This exploratory pilot study investigated the potential of combining a domain-specific model, BERN2, with large language models (LLMs) to enhance automated disease phenotyping from research survey data. Motivated by the need for efficient and accurate methods to harmonize the growing volume of survey data with standardized disease ontologies, we employed BERN2, a biomedical named entity recognition and normalization model, to extract disease information from the ORIGINS birth cohort survey data. After rigorously evaluating BERN2's performance against a manually curated ground truth dataset, we integrated various LLMs using prompt engineering, Retrieval-Augmented Generation (RAG), and Instructional Fine-Tuning (IFT) to refine the model's outputs. BERN2 demonstrated high performance in extracting and normalizing disease mentions, and the integration of LLMs, particularly with Few Shot Inference and RAG orchestration, further improved accuracy. This approach, especially when incorporating structured examples, logical reasoning prompts, and detailed context, offers a promising avenue for developing tools to enable efficient cohort profiling and data harmonization across large, heterogeneous research datasets.
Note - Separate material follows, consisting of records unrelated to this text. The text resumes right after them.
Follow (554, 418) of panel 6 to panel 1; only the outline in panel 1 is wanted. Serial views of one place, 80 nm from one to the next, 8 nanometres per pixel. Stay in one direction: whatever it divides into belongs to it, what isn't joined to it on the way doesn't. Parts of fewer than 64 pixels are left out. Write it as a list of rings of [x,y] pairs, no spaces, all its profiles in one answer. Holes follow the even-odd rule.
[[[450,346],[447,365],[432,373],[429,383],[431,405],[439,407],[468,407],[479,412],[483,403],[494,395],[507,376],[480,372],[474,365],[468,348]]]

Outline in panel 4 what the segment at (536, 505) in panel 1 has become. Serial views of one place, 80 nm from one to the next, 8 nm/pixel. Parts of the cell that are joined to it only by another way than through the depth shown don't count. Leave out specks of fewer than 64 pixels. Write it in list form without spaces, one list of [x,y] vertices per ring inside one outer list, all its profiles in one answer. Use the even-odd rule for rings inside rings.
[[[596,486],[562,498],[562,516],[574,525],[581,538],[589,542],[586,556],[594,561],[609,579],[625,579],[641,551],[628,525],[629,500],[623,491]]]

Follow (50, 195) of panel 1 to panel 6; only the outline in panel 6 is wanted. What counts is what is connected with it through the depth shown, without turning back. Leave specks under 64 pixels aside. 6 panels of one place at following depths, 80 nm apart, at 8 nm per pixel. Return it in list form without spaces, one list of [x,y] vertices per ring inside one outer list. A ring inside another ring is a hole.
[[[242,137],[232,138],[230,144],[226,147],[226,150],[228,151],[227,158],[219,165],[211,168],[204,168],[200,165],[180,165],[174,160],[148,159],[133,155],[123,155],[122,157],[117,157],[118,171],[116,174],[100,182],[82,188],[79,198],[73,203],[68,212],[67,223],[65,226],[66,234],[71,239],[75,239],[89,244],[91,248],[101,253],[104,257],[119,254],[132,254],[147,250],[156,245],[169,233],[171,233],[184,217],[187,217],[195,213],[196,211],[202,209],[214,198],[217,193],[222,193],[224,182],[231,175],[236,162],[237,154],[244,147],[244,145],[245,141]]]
翻译：本探索性先导研究调查了结合领域特定模型BERN2与大型语言模型（LLM）以增强研究调查数据中自动化疾病表型提取的潜力。研究动机源于对高效准确方法的需求，以协调日益增长的调查数据与标准化疾病本体。我们采用生物医学命名实体识别与规范化模型BERN2，从ORIGINS出生队列调查数据中提取疾病信息。在基于人工标注基准数据集严格评估BERN2性能后，我们通过提示工程、检索增强生成（RAG）和指令微调（IFT）整合了多种LLM以优化模型输出。BERN2在疾病提及的提取与规范化方面表现出高性能，而LLM的集成——特别是通过少样本推理与RAG编排——进一步提升了准确性。该方法，尤其是在融入结构化示例、逻辑推理提示和详细上下文时，为开发高效队列分析和大型异构研究数据集间数据协调工具提供了一条前景广阔的途径。